Disambiguation of people with the same name and privacy limitations regarding who gets to see who's information are both complicating factors. The coolest use of the search API we've seen so far is Salim Ismail and Rohit Khare's Knx.to. That service is limited to your own connections so far, but it's definitely a keeper.
LinkedIn is not Twitter! LinkedIn's Adam Nash told us this morning that he loves the Twitter and Twitter-like integrations but "integrating messaging isn't the goal, there's a wide range of business applications that will benefit from it. Twitter is hot so people are jumping to that but there are far more compelling business cases."

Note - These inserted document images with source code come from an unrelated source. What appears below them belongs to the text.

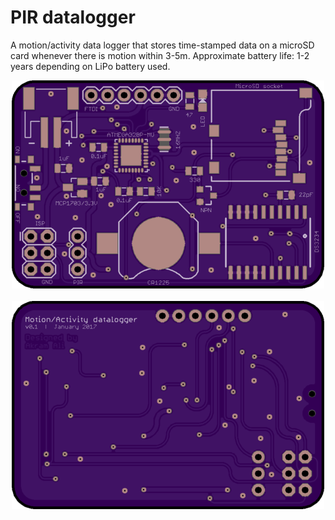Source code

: # PIR datalogger
A motion/activity data logger that stores time-stamped data on a microSD card whenever there is motion within 3-5m. Approximate battery life: 1-2 years depending on LiPo battery used.

<p align="center">
  <img src="https://github.com/AKstudios/PIR_datalogger/blob/master/OSH%20park%20render%20front.png" alt="PIR datalogger - front"/>
  <br></br>
  <img src="https://github.com/AKstudios/PIR_datalogger/blob/master/OSH%20park%20render%20back.png" alt="PIR datalogger - back"/>
</p>
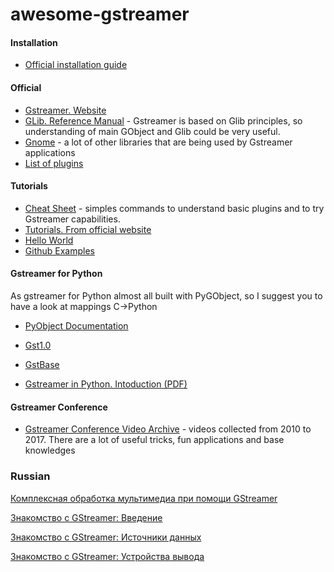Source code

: # awesome-gstreamer

#### Installation
- [Official installation guide](https://gstreamer.freedesktop.org/documentation/installing/on-linux.html)

#### Official 
- [Gstreamer. Website](https://gstreamer.freedesktop.org/)
- [GLib. Reference Manual](https://developer.gnome.org/glib/stable/) - Gstreamer is based on Glib principles, so understanding of main GObject and Glib could be very useful.
- [Gnome](https://developer.gnome.org/) - a lot of other libraries that are being used by Gstreamer applications
- [List of plugins](https://gstreamer.freedesktop.org/documentation/plugins.html)

#### Tutorials
- [Cheat Sheet](http://wiki.oz9aec.net/index.php/Gstreamer_cheat_sheet) - simples commands to understand basic plugins and to try Gstreamer capabilities.
- [Tutorials. From official website](https://gstreamer.freedesktop.org/documentation/tutorials/index.html)
- [Hello World](https://gstreamer.freedesktop.org/documentation/tutorials/basic/hello-world.html)
- [Github Examples](https://github.com/GStreamer/gst-docs/tree/master/examples/tutorials)

#### Gstreamer for Python

As gstreamer for Python almost all built with PyGObject, so I suggest you to have a look at mappings C->Python
- [PyObject Documentation](https://lazka.github.io/pgi-docs/)
- [Gst1.0](https://lazka.github.io/pgi-docs/#Gst-1.0)
- [GstBase](https://lazka.github.io/pgi-docs/#GstBase-1.0)

- [Gstreamer in Python. Intoduction (PDF)](https://brettviren.github.io/pygst-tutorial-org/pygst-tutorial.pdf)

#### Gstreamer Conference
- [Gstreamer Conference Video Archive](https://gstconf.ubicast.tv/) - videos collected from 2010 to 2017. There are a lot of useful tricks, fun applications and base knowledges

### Russian

[Комплексная обработка мультимедиа при помощи GStreamer](https://www.ibm.com/developerworks/ru/library/au-gstreamer/index.html)

[Знакомство с GStreamer: Введение](https://habrahabr.ru/post/178813/)

[Знакомство с GStreamer: Источники данных](https://habrahabr.ru/post/179167/)

[Знакомство с GStreamer: Устройства вывода](https://habrahabr.ru/post/204014/)



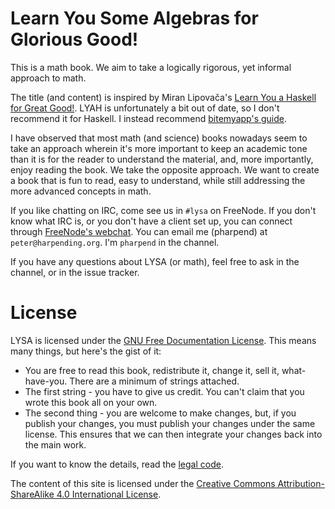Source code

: # Learn You Some Algebras for Glorious Good!

This is a math book. We aim to take a logically rigorous, yet informal approach
to math.

The title (and content) is inspired by Miran Lipovača's
[Learn You a Haskell for Great Good!][lyah]. LYAH is unfortunately a bit out of
date, so I don't recommend it for Haskell. I instead recommend
[bitemyapp's guide][bmag].

[lyah]: http://learnyouahaskell.com/
[bmag]: https://github.com/bitemyapp/learnhaskell
[webchat]: https://webchat.freenode.net/?channels=%23lysa

I have observed that most math (and science) books nowadays seem to take an
approach wherein it's more important to keep an academic tone than it is for the
reader to understand the material, and, more importantly, enjoy reading the
book. We take the opposite approach. We want to create a book that is fun to
read, easy to understand, while still addressing the more advanced concepts in
math.

If you like chatting on IRC, come see us in `#lysa` on FreeNode. If you don't
know what IRC is, or you don't have a client set up, you can connect through
[FreeNode's webchat][webchat]. You can email me (pharpend) at
`peter@harpending.org`. I'm `pharpend` in the channel.

If you have any questions about LYSA (or math), feel free to ask in the channel,
or in the issue tracker.

# License

LYSA is licensed under the [GNU Free Documentation License][ccsa]. This means
many things, but here's the gist of it:

* You are free to read this book, redistribute it, change it, sell it,
what-have-you. There are a minimum of strings attached.
* The first string - you have to give us credit. You can't claim that you wrote
this book all on your own.
* The second thing - you are welcome to make changes, but, if you publish your
  changes, you must publish your changes under the same license. This ensures
  that we can then integrate your changes back into the main work.

If you want to know the details, read the [legal code][ccsa].

[ccsa]: http://www.gnu.org/licenses/fdl.html

The content of this site is licensed under the
[Creative Commons Attribution-ShareAlike 4.0 International License](http://creativecommons.org/licenses/by-sa/4.0/legalcode).
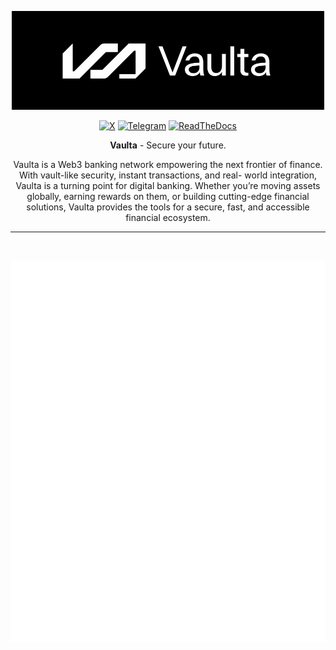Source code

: <span align="center">

<a href="https://vaulta.com"><img width="500" alt="image" src="./logo.png"></img></a>

[![X](https://img.shields.io/badge/X-Vaulta-%23000000.svg?style=for-the-badge&logo=X&logoColor=white)](https://twitter.com/vaulta_)
[![Telegram](https://img.shields.io/badge/Telegram-Developers-2CA5E0?style=for-the-badge&logo=telegram&logoColor=white)](https://t.me/vaultadevelopers)
[![ReadTheDocs](https://img.shields.io/badge/Readthedocs-%23000000.svg?style=for-the-badge&logo=readthedocs&logoColor=white)](https://docs.vaulta.com)

**Vaulta** - Secure your future.

Vaulta is a Web3 banking network empowering the next frontier of finance. With vault-like security, instant transactions, and real- world integration, Vaulta is a turning point for digital banking. Whether you’re moving assets globally, earning rewards on them, or building cutting-edge financial solutions, Vaulta provides the tools for a secure, fast, and accessible financial ecosystem.

---

<br />

![Metrics](/profile/metrics.svg)

</span>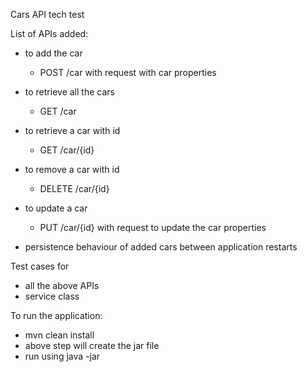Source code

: Cars API tech test

List of APIs added:

- to add the car
  - POST /car with request with car properties
- to retrieve all the cars
  - GET /car
- to retrieve a car with id
  - GET /car/{id}
- to remove a car with id
  - DELETE /car/{id}
- to update a car
  - PUT /car/{id} with request to update the car properties

- persistence behaviour of added cars between application restarts

Test cases for
 - all the above APIs
 - service class


To run the application:

- mvn clean install 
- above step will create the jar file
- run using java -jar <generated-jar-file-from-above-step>
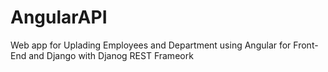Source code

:# AngularAPI
Web app for Uplading Employees and Department using Angular for Front-End and Django with Djanog REST Frameork
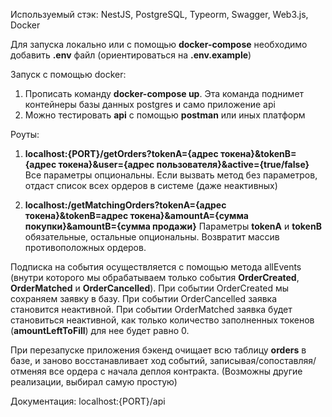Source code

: Используемый стэк: NestJS, PostgreSQL, Typeorm, Swagger, Web3.js, Docker

Для запуска локально или с помощью **docker-compose** необходимо добавить **.env** файл (ориентироваться на **.env.example**)

Запуск с помощью docker:
1. Прописать команду **docker-compose up**. Эта команда поднимет контейнеры базы данных postgres и само приложение api
2. Можно тестировать **api** с помощью **postman** или иных платформ

Роуты:
1. **localhost:{PORT}/getOrders?tokenA={адрес токена}&tokenB={адрес токена}&user={адрес пользователя}&active={true/false}**
Все параметры опциональны. Если вызвать метод без параметров, отдаст список всех ордеров в системе (даже неактивных)

2. **localhost:/getMatchingOrders?tokenA={адрес токена}&tokenB=адрес токена}&amountA={сумма покупки}&amountB={сумма продажи}**
Параметры **tokenA** и **tokenB** обязательные, остальные опциональны.
Возвратит массив противоположных ордеров.

Подписка на события осуществляется с помощью метода allEvents (внутри которого мы обрабатываем только события **OrderCreated**, **OrderMatched** и **OrderCancelled**).
При событии OrderCreated мы сохраняем заявку в базу. При событии OrderCancelled заявка становится неактивной. При событии OrderMatched заявка будет становиться неактивной, как только количество заполненных токенов (**amountLeftToFill**) для нее будет равно 0.

При перезапуске приложения бэкенд очищает всю таблицу **orders** в базе, и заново восстанавливает ход событий, записывая/сопоставляя/отменяя все ордера с начала деплоя контракта. (Возможны другие реализации, выбирал самую простую)

Документация: localhost:{PORT}/api
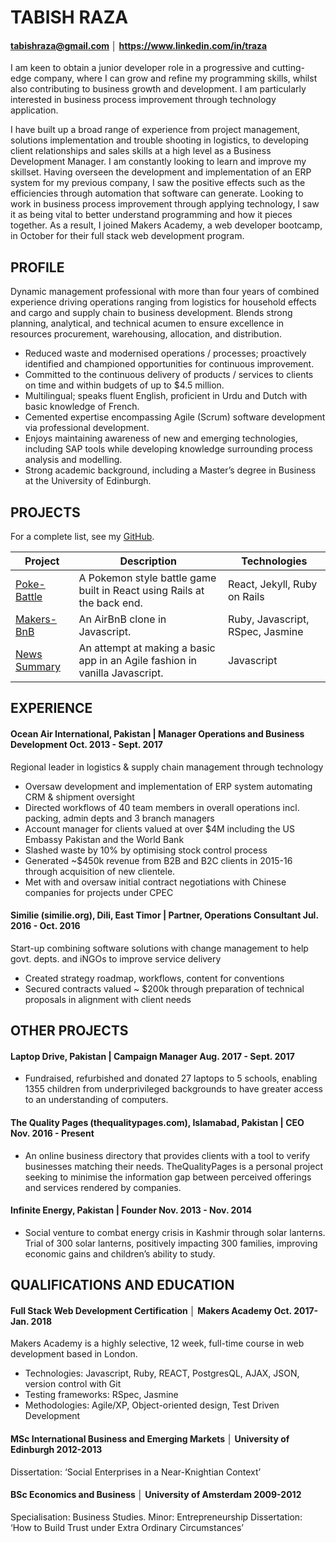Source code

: # TABISH RAZA
#### tabishraza@gmail.com │ https://www.linkedin.com/in/traza

I am keen to obtain a junior developer role in a progressive and cutting-edge company, where I can grow and refine my programming skills, whilst also contributing to business growth and development. I am particularly interested in business process improvement through technology application.

I have built up a broad range of experience from project management, solutions implementation and trouble shooting in logistics, to developing client relationships and sales skills at a high level as a Business Development Manager. I am constantly looking to learn and improve my skillset. Having overseen the development and implementation of an ERP system for my previous company, I saw the positive effects such as the efficiencies through automation that software can generate. Looking to work in business process improvement through applying technology, I saw it as being vital to better understand programming and how it pieces together. As a result, I joined Makers Academy, a web developer bootcamp, in October for their full stack web development program.

## PROFILE 	

Dynamic management professional with more than four years of combined experience driving operations ranging from logistics for household effects and cargo and supply chain to business development.
Blends strong planning, analytical, and technical acumen to ensure excellence in resources procurement, warehousing, allocation, and distribution.
- Reduced waste and modernised operations / processes; proactively identified and championed opportunities for continuous improvement.
- Committed to the continuous delivery of products / services to clients on time and within budgets of up to $4.5 million.
- Multilingual; speaks fluent English, proficient in Urdu and Dutch with basic knowledge of French.
- Cemented expertise encompassing Agile (Scrum) software development via professional development.
- Enjoys maintaining awareness of new and emerging technologies, including SAP tools while developing knowledge surrounding process analysis and modelling.
- Strong academic background, including a Master’s degree in Business at the University of Edinburgh.

## PROJECTS

For a complete list, see my [GitHub](https://github.com/diaryofdiscoveries?tab=repositories).

| Project   | Description | Technologies |
|---        |---          |---           |
| [Poke-Battle](https://github.com/tabrza/pokebattle-react) | A Pokemon style battle game built in React using Rails at the back end. | React, Jekyll, Ruby on Rails |
| [Makers-BnB](https://github.com/tabrza/makers-bnb) | An AirBnB clone in Javascript. | Ruby, Javascript, RSpec, Jasmine|
| [News Summary](https://github.com/tabrza/news-summary-challenge) | An attempt at making a basic app in an Agile fashion in vanilla Javascript.  | Javascript |

## EXPERIENCE

#### Ocean Air International, Pakistan | Manager Operations and Business Development Oct. 2013 - Sept. 2017
Regional leader in logistics & supply chain management through technology
- Oversaw development and implementation of ERP system automating CRM & shipment oversight
- Directed  workflows of  40 team members in overall operations incl. packing, admin depts and 3 branch managers
- Account manager for clients  valued at over $4M including the US Embassy Pakistan and the World Bank
- Slashed waste by 10% by optimising stock control process
- Generated ~$450k revenue  from B2B and B2C clients in 2015-16 through acquisition of new clientele.
- Met with and oversaw initial contract negotiations with Chinese companies for projects under CPEC

#### Similie (similie.org), Dili, East Timor | Partner, Operations Consultant	Jul. 2016 - Oct. 2016
Start-up combining software solutions with change management to help govt. depts. and iNGOs to improve service delivery
- Created strategy roadmap, workflows, content for conventions
- Secured contracts valued ~ $200k through preparation of technical proposals in alignment with client needs


## OTHER PROJECTS 	

#### Laptop Drive, Pakistan | Campaign Manager Aug. 2017 - Sept. 2017
- Fundraised, refurbished and donated 27 laptops to 5 schools, enabling 1355 children from underprivileged backgrounds to have greater access to an understanding of computers.

#### The Quality Pages (thequalitypages.com), Islamabad, Pakistan | CEO	Nov. 2016 - Present
- An online business directory that provides clients with a tool to verify businesses matching their needs. TheQualityPages is a personal project seeking to minimise the information gap between perceived offerings and services rendered by companies.

#### Infinite Energy, Pakistan | Founder Nov. 2013 - Nov. 2014
- Social venture to combat energy crisis in Kashmir through solar lanterns. Trial of 300 solar lanterns, positively impacting 300 families, improving economic gains and children’s ability to study.

## QUALIFICATIONS AND EDUCATION 	

#### Full Stack Web Development Certification │ Makers Academy	Oct. 2017- Jan. 2018
Makers Academy is a highly selective, 12 week, full-time course in web development based in London.
- Technologies: Javascript, Ruby, REACT, PostgresQL, AJAX, JSON, version control with Git
- Testing frameworks: RSpec, Jasmine
- Methodologies: Agile/XP, Object-oriented design, Test Driven Development

#### MSc International Business and Emerging Markets │ University of Edinburgh	2012-2013
Dissertation: ‘Social Enterprises in a Near-Knightian Context’

#### BSc Economics and Business │ University of Amsterdam	2009-2012
Specialisation: Business Studies. Minor: Entrepreneurship
Dissertation: ‘How to Build Trust under Extra Ordinary Circumstances’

Two years after the business-oriented platform was announced tiny Tweetdeck was just so hot it out-maneuvered all the business applications that could have been built to showcase? I don't buy it. Just like the formal partnership between Twitter and LinkedIn earlier this month, I worry that this API is built with marketing, promotion and broadcast functions best served.
"The signal from this is that they aren't encouraging developers to take the social graph and deep knowledge of peoples' professional lives and create new UIs for interacting with LinkedIn because they are explicitly concerned about competition," Michels said. "LinkedIn has amazing assets and a great business model - get out of the UI business!"
Likewise several developers have expressed concern around the commercial limitations on the API. LinkedIn's Nash clarified with us that those terms simply prohibit charging people extra money for access to the free LinkedIn service and building an advertising network on top of LinkedIn profile data because of privacy concerns.
Finally, the terms of the API aren't always clear. Michels points out that rate limits on accessing the API aren't made explicit - only that there will be rate limits and that a developer can email LinkedIn to request a personal expansion of their limit.
Michels may have said it best: "There are some really smart people over there at LinkedIn. If this is what we waited 2 and a half years for, it's a bit disappointing."
It is a bit, but not entirely disappointing. We look forward to seeing how the platform evolves and what kinds of applications are built on top of it. The web has been waiting a long time for a LinkedIn platform - now let's see what happens.